The pandemic also brought in business through the shop fitting sector. While retail was hugely hampered by the lockdown, those operating essential businesses – like hardware stores and supermarkets – were adapting their retail areas to allow for social distancing and reduce the chances of spreading the coronavirus.
Broome explains: “We have been supplying the shop fitters for all the Perspex screens that have been going up in supermarkets. We have been supplying boxes of bolts into them and we’ve had orders for them for B&Q too.”
Such has been the demand, fasteners for shopfitting have also been in shorter supply than usual. “We had to work hard – we’d bought all the stock from our usual sources and burned through it all.”
One of the solutions has been coming up with easier to source alternatives that customers that are still fit for purpose. The firm has also been supplying a high‐end visor manufacturer in Leicester, which has been selling tens of thousands of products to household names.
Does Broome anticipate stock shortages down the line? “Potentially, that is my concern. Especially on the furniture side when that has all opened up again, unless Europe and the Far East start producing again very quickly.

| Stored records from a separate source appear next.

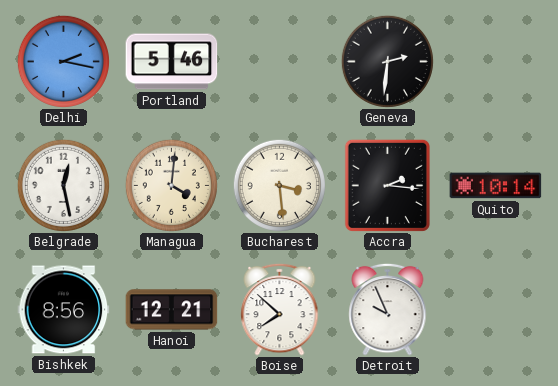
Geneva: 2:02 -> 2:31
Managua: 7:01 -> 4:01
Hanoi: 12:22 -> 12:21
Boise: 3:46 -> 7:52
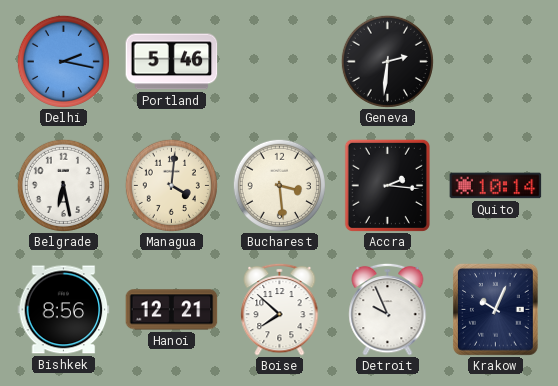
Belgrade: 12:28 -> 6:28
Krakow: none -> 10:04
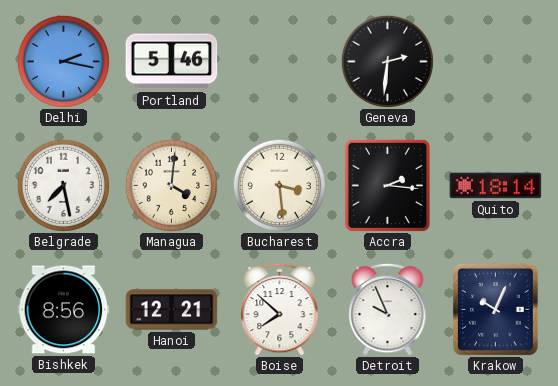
Belgrade: 6:28 -> 7:28
Quito: 10:14 -> 18:14
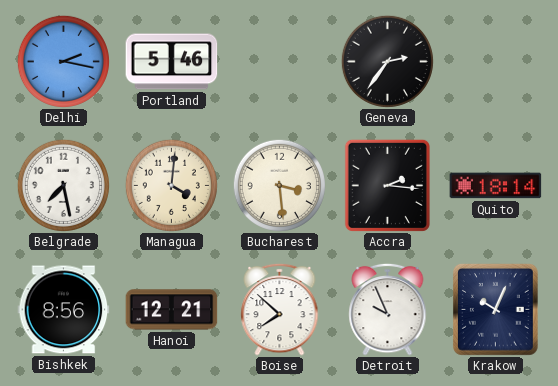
Geneva: 2:31 -> 2:36
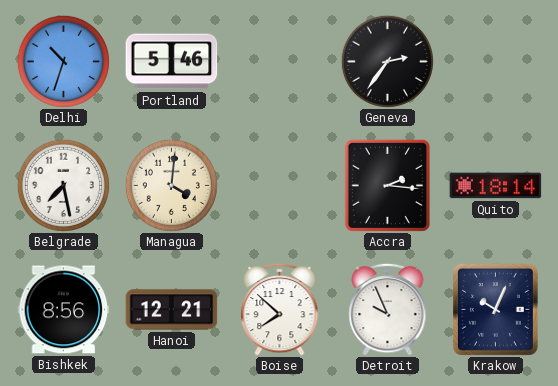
Delhi: 2:17 -> 10:33
Bucharest: 3:29 -> none
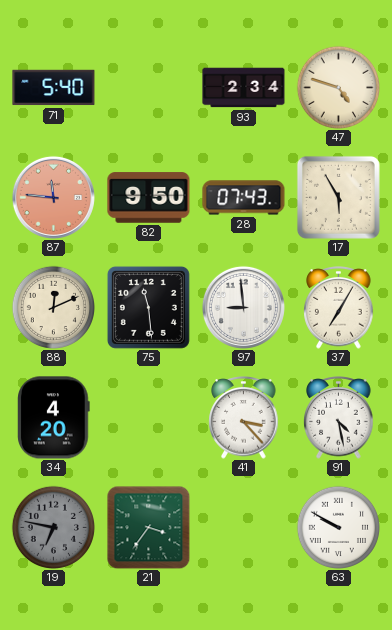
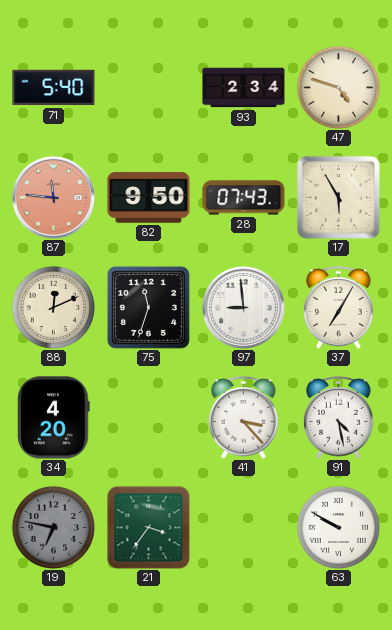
75: 11:29 -> 11:33
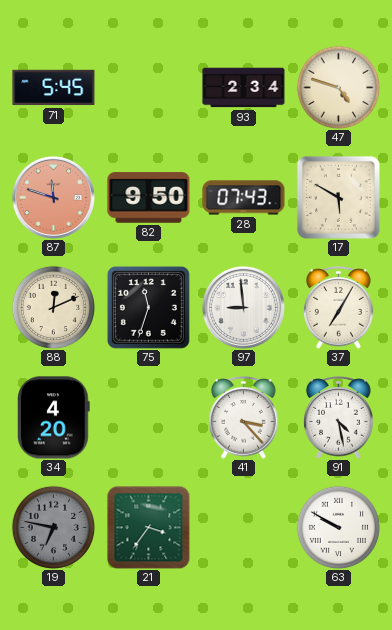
71: 5:40 -> 5:45
87: 11:46 -> 11:48
17: 5:55 -> 5:50
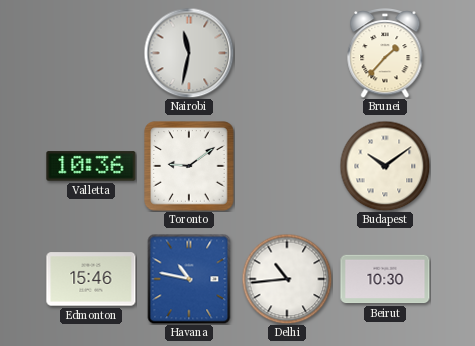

“Luckily we carry a lot of inventory so we are still quite well stocked. Certain sizes have been harder to pick back up, but as a company, I am happy with our stock levels. I have been buying stock we didn’t really need to make sure we are ready for when everyone opens again.
“I have now called a couple of staff back in and we are slowly getting indications that things are returning to normal, based on the calls we have had coming in. It looks positive.
“It’s been a bad situation, but we have been operating and supplying a need. I’d rather have not had it, of course. The government grants have helped the situation.
“It’s been a crazy month or so, really. It’s given us pleasure to have been involved in projects like the Nightingale hospitals in London and Jersey. We have a brand name in the UK marketplace. You hear about the big multinationals involved in these big projects, but they couldn’t build anything without the lower tiers and suppliers like us.”